→ **Requirement**
Give back each entry unchanged, minus pictures.
◆ ◆ ◆ ◆ ◆
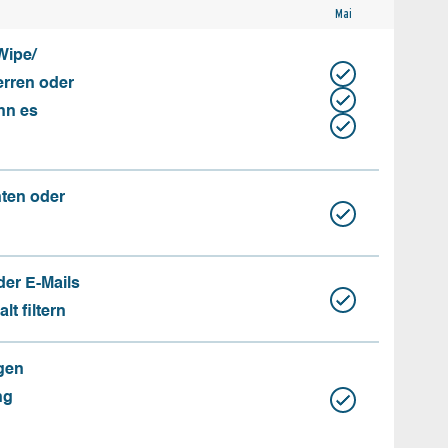
Mai
Wipe/
erren oder
nn es
nten oder
der E-Mails
t filtern
gen
ng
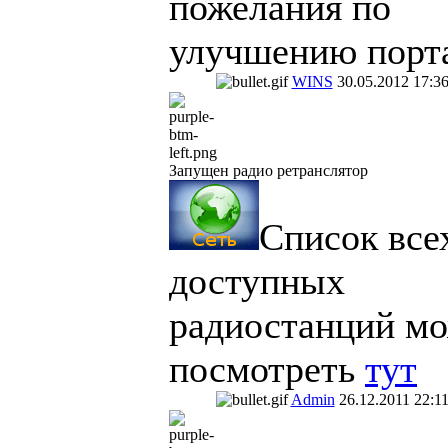
пожелания по
улучшению порт
WINS
30.05.2012 17:3
Запущен радио ретранслятор
Список все
доступных
радиостанций м
посмотреть
тут
Admin
26.12.2011 22:1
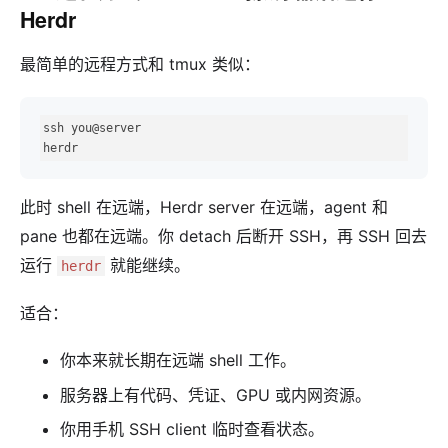
Herdr
最简单的远程方式和 tmux 类似：
ssh you@server

herdr
此时 shell 在远端，Herdr server 在远端，agent 和
pane 也都在远端。你 detach 后断开 SSH，再 SSH 回去
运行
就能继续。
herdr
适合：
你本来就长期在远端 shell 工作。
服务器上有代码、凭证、GPU 或内网资源。
你用手机 SSH client 临时查看状态。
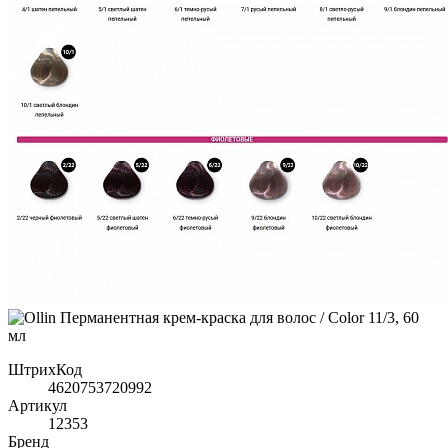
ШтрихКод
4620753720992
Артикул
12353
Бренд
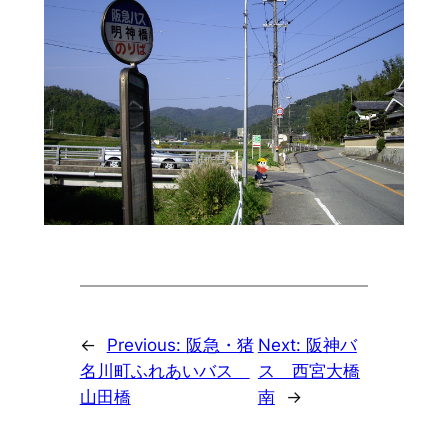
←
Previous:
阪急・猪
Next:
阪神バ
名川町ふれあいバス
ス 西宮大橋
山田橋
南
→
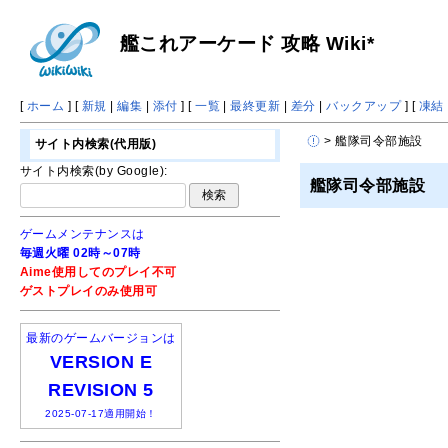
艦これアーケード 攻略 Wiki*
[
ホーム
] [
新規
|
編集
|
添付
] [
一覧
|
最終更新
|
差分
|
バックアップ
] [
凍結
> 艦隊司令部施設
サイト内検索(代用版)
サイト内検索(by Google):
艦隊司令部施設
ゲームメンテナンスは
毎週火曜 02時～07時
Aime使用してのプレイ不可
ゲストプレイのみ使用可
最新のゲームバージョンは
VERSION E
REVISION 5
2025-07-17適用開始！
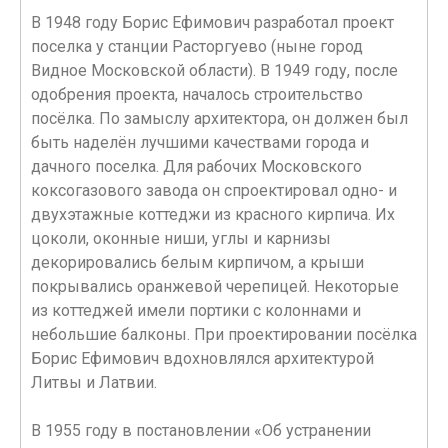
В 1948 году Борис Ефимович разработал проект
поселка у станции Расторгуево (ныне город
Видное Московской области). В 1949 году, после
одобрения проекта, началось строительство
посёлка. По замыслу архитектора, он должен был
быть наделён лучшими качествами города и
дачного поселка. Для рабочих Московского
коксогазового завода он спроектировал одно- и
двухэтажные коттеджи из красного кирпича. Их
цоколи, оконные ниши, углы и карнизы
декорировались белым кирпичом, а крыши
покрывались оранжевой черепицей. Некоторые
из коттеджей имели портики с колоннами и
небольшие балконы. При проектировании посёлка
Борис Ефимович вдохновлялся архитектурой
Литвы и Латвии.
В 1955 году в постановлении «Об устранении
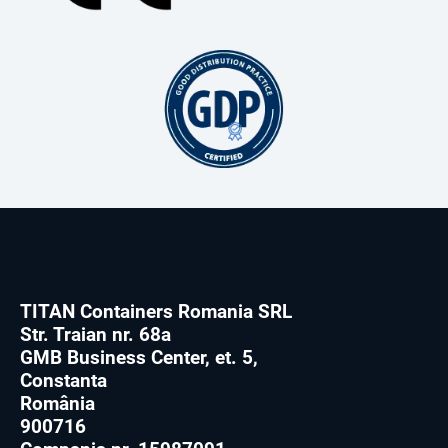
TITAN Containers Romania SRL
Str. Traian nr. 68a
GMB Business Center, et. 5,
Constanta
România
900716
◆ ◆ ◆ ◆ ◆
→ **Your response**
Mai
Wipe/
erren oder
nn es
nten oder
der E-Mails
t filtern
gen
ng
пожелания по
улучшению порт
WINS
30.05.2012 17:3
Запущен радио ретранслятор
Список все
доступных
радиостанций м
посмотреть
тут
Admin
26.12.2011 22:1
Herdr
最简单的远程方式和 tmux 类似：
ssh you@server

herdr
此时 shell 在远端，Herdr server 在远端，agent 和
pane 也都在远端。你 detach 后断开 SSH，再 SSH 回去
运行
就能继续。
herdr
适合：
你本来就长期在远端 shell 工作。
服务器上有代码、凭证、GPU 或内网资源。
你用手机 SSH client 临时查看状态。
ШтрихКод
4620753720992
Артикул
12353
Бренд
←
Previous:
阪急・猪
Next:
阪神バ
名川町ふれあいバス
ス 西宮大橋
山田橋
南
→
艦これアーケード 攻略 Wiki*
[
ホーム
] [
新規
|
編集
|
添付
] [
一覧
|
最終更新
|
差分
|
バックアップ
] [
凍結
> 艦隊司令部施設
サイト内検索(代用版)
サイト内検索(by Google):
艦隊司令部施設
ゲームメンテナンスは
毎週火曜 02時～07時
Aime使用してのプレイ不可
ゲストプレイのみ使用可
最新のゲームバージョンは
VERSION E
REVISION 5
2025-07-17適用開始！
В 1948 году Борис Ефимович разработал проект
поселка у станции Расторгуево (ныне город
Видное Московской области). В 1949 году, после
одобрения проекта, началось строительство
посёлка. По замыслу архитектора, он должен был
быть наделён лучшими качествами города и
дачного поселка. Для рабочих Московского
коксогазового завода он спроектировал одно- и
двухэтажные коттеджи из красного кирпича. Их
цоколи, оконные ниши, углы и карнизы
декорировались белым кирпичом, а крыши
покрывались оранжевой черепицей. Некоторые
из коттеджей имели портики с колоннами и
небольшие балконы. При проектировании посёлка
Борис Ефимович вдохновлялся архитектурой
Литвы и Латвии.
В 1955 году в постановлении «Об устранении
TITAN Containers Romania SRL
Str. Traian nr. 68a
GMB Business Center, et. 5,
Constanta
România
900716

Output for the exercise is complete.